Ce beau livre de 2010 qui commence par une référence à Charles Baudelaire est le fruit de la collaboration de Muriel Augry avec Moulay Youssef Elkahfaï pour les illustrations et de Karim Karrakchou pour la traduction en arabe. Le papier couleur ocre semble souligner la fluidité du grain de sable près de cette Méditerranée, mer omniprésente. D’ailleurs le tout premier cycle s’intitule « Embruns » et évoque « Une journée d’été comme les autres/ Une journée sans nom pour tant d’autre » (p. 12). L’huile sur toile (46 x 54 cm) de la page 15 me semble somptueuse : une simple mais expressive variation sur diverses notes de bleus suggérant un paysage marin tumultueux.

De la brève mais très belle préface de Bensalem Himmich je retiens deux affirmations : « Les poèmes de Muriel Augry sont courts, ciselés.
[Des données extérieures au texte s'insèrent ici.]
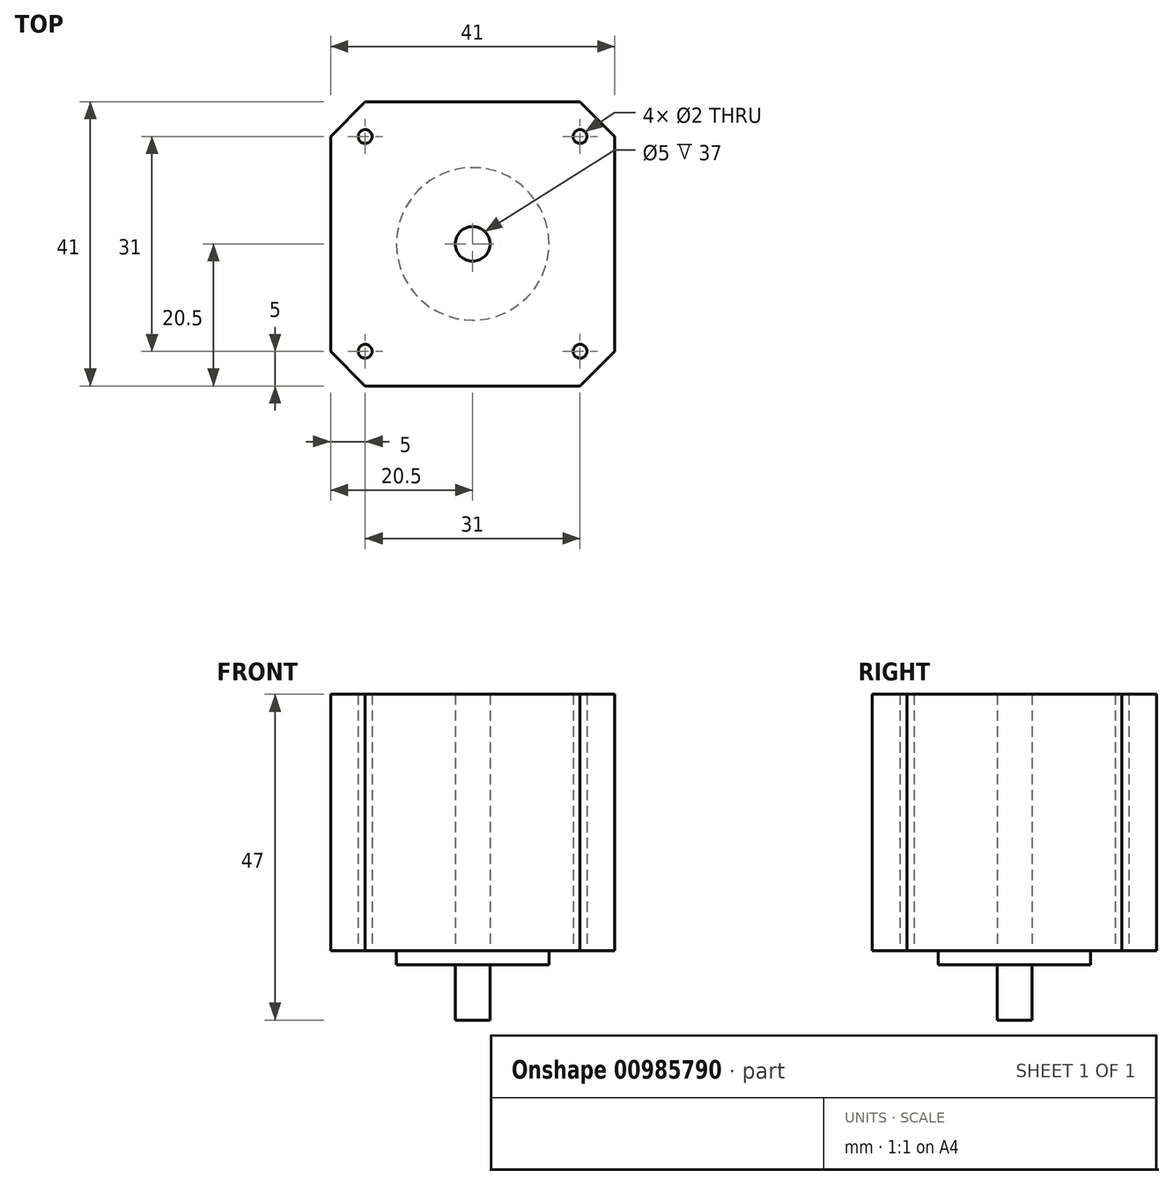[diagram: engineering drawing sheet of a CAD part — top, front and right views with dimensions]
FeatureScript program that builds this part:
annotation { "Feature Type Name" : "Feature", "Feature Type Description" : "" }
export const myFeature = defineFeature(function(context is Context, id is Id, definition is map)
    precondition{}
    {
        {
            var Q0;
            Q0=qCreatedBy(makeId("Top.planeOp"),FACE);
            var sketch = newSketch(context, id + "F0", { "sketchPlane" : qUnion([Q0])});
            skLineSegment(sketch, "E0.bottom", {"start": v(0, 0) * mm, "end": v(-41, 0) * mm});
            skLineSegment(sketch, "E0.top", {"start": v(0, 41) * mm, "end": v(-41, 41) * mm});
            skLineSegment(sketch, "E0.left", {"start": v(0, 0) * mm, "end": v(0, 41) * mm});
            skLineSegment(sketch, "E0.right", {"start": v(-41, 0) * mm, "end": v(-41, 41) * mm});
            skCircle(sketch, "E1", {"center": v(-5, 36) * mm, "radius": 1 * mm});
            skCircle(sketch, "E2", {"center": v(-5, 5) * mm, "radius": 1 * mm});
            skCircle(sketch, "E3", {"center": v(-36, 36) * mm, "radius": 1 * mm});
            skCircle(sketch, "E4", {"center": v(-36, 5) * mm, "radius": 1 * mm});
            skCircle(sketch, "E5", {"center": v(-20.5, 20.5) * mm, "radius": 11 * mm});
            skPoint(sketch, "E5.centerSnap0", {"position": v(-41, 20.5) * mm});
            skPoint(sketch, "E5.centerSnap1", {"position": v(-20.5, 0) * mm});
            skCircle(sketch, "E6", {"center": v(-20.5, 20.5) * mm, "radius": 2.5 * mm});
            skSolve(sketch);
        }
        {
            var Q0;
            Q0=makeQuery(id+"F0.imprint","IMPRINT",FACE,{"disambiguationData":[TD([[makeQuery(id+"F0.imprint","IMPRINT",EDGE,{"derivedFrom":sQuery(id+"F0.wireOp",EDGE,"E0.bottom")}),-1.0]])]});
            var Q1;
            Q1=makeQuery(id+"F0.imprint","IMPRINT",FACE,{"disambiguationData":[TD([[makeQuery(id+"F0.imprint","IMPRINT",EDGE,{"derivedFrom":sQuery(id+"F0.wireOp",EDGE,"E5")}),1.0]])]});
            extrude(context, id + "F1", {"entities" : qUnion([Q0, Q1]), "depth" : 37 * mm, "offsetDistance" : 25 * mm});
        }
        {
            var Q0;
            Q0=makeQuery(id+"F1.opExtrude","SWEPT_EDGE",EDGE,{"disambiguationData":[OSD([sQuery(id+"F0.wireOp",EDGE,"E0.top"),sQuery(id+"F0.wireOp",EDGE,"E0.left")])]});
            var Q1;
            Q1=makeQuery(id+"F1.opExtrude","SWEPT_EDGE",EDGE,{"disambiguationData":[OSD([sQuery(id+"F0.wireOp",EDGE,"E0.top"),sQuery(id+"F0.wireOp",EDGE,"E0.right")])]});
            var Q2;
            Q2=makeQuery(id+"F1.opExtrude","SWEPT_EDGE",EDGE,{"disambiguationData":[OSD([sQuery(id+"F0.wireOp",EDGE,"E0.bottom"),sQuery(id+"F0.wireOp",EDGE,"E0.left")])]});
            var Q3;
            Q3=makeQuery(id+"F1.opExtrude","SWEPT_EDGE",EDGE,{"disambiguationData":[OSD([sQuery(id+"F0.wireOp",EDGE,"E0.bottom"),sQuery(id+"F0.wireOp",EDGE,"E0.right")])]});
            chamfer(context, id + "F2", {"entities" : qUnion([Q0, Q1, Q2, Q3]), "width" : 5 * mm, "tangentPropagation" : true});
        }
        {
            var Q0;
            Q0=makeQuery(id+"F0.imprint","IMPRINT",FACE,{"disambiguationData":[TD([[makeQuery(id+"F0.imprint","IMPRINT",EDGE,{"derivedFrom":sQuery(id+"F0.wireOp",EDGE,"E5")}),1.0]])]});
            extrude(context, id + "F3", {"entities" : qUnion([Q0]), "operationType" : NewBodyOperationType.ADD, "oppositeDirection" : true, "depth" : 2 * mm, "offsetDistance" : 25 * mm});
        }
        {
            var Q0;
            Q0=makeQuery(id+"F0.imprint","IMPRINT",FACE,{"disambiguationData":[TD([[makeQuery(id+"F0.imprint","IMPRINT",EDGE,{"derivedFrom":sQuery(id+"F0.wireOp",EDGE,"E6")}),1.0]])]});
            extrude(context, id + "F4", {"entities" : qUnion([Q0]), "operationType" : NewBodyOperationType.ADD, "oppositeDirection" : true, "depth" : 10 * mm, "offsetDistance" : 25 * mm});
        }
    });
Ils bannissent l’épanchement » et « […] le voyage est une constante. Il scande le long défilé des jours et lui offre des fragments de plénitude ».

En effet, les poèmes de Muriel Augry sont composés de phrases courtes, voire très courtes (parfois juste sujet + verbe) mais ils constituent un ensemble très cinématographique. Une belle mouvance anime ces images colorées jusque dans la nuit qui « par-delà les toits/ […] flotte/ sucrée » (p. 22). Mais quel talent ! Il suffit d’une ligne pour marquer l’horizon : « Insouciants les palmiers soulignent le ciel ». (p. 32) Le vent balaie avec force un paysage luxuriant dont la « luxure » (p. 32) n’est pas absente. La ville danse, « saoule » (p. 40) car demain sera « orange » et les ivresses « dissèquent les amours » (p. 52). La fête est avant tout celle des yeux, car Muriel Augry nous invite à refuser « d’entrer/ Dans le tourbillon d’une existence sans couleur » (p. 42).

Au bord de cette mer, des histoires naissent et finissent par disparaître en osmose avec la nature : « Les soleils sont paresseux/Les lunes irradiantes/ Une boussole pour sablier redresse le monde » (p. 52). Il en reste, fort heureusement, des échos « jusqu’à la permanence » (p. 56) et le chagrin est inévitablement « L’absence [qui] cisèle les lignes du devenir » (p. 60). Un brin de lyrisme rehausse cette idée de rencontre entre deux avions par la présence du « Je » qui « glisse vers l’arrivée » (p. 64). Le parfum qui flotte dans l’air, au gré du vent, est bien celui de l’amour car à la dernière page, avec une superbe rime, « Le couple se fond dans la ville Océane/Chuchotements/ Dans les méandres des cœurs errants » (p. 70).

J’ignore si j’ai restitué pour vous toute la richesse des vers de Muriel Augry, mais je peux affirmer avoir passé un moment de grâce en compagnie de ce beau livre bilingue français-arabe.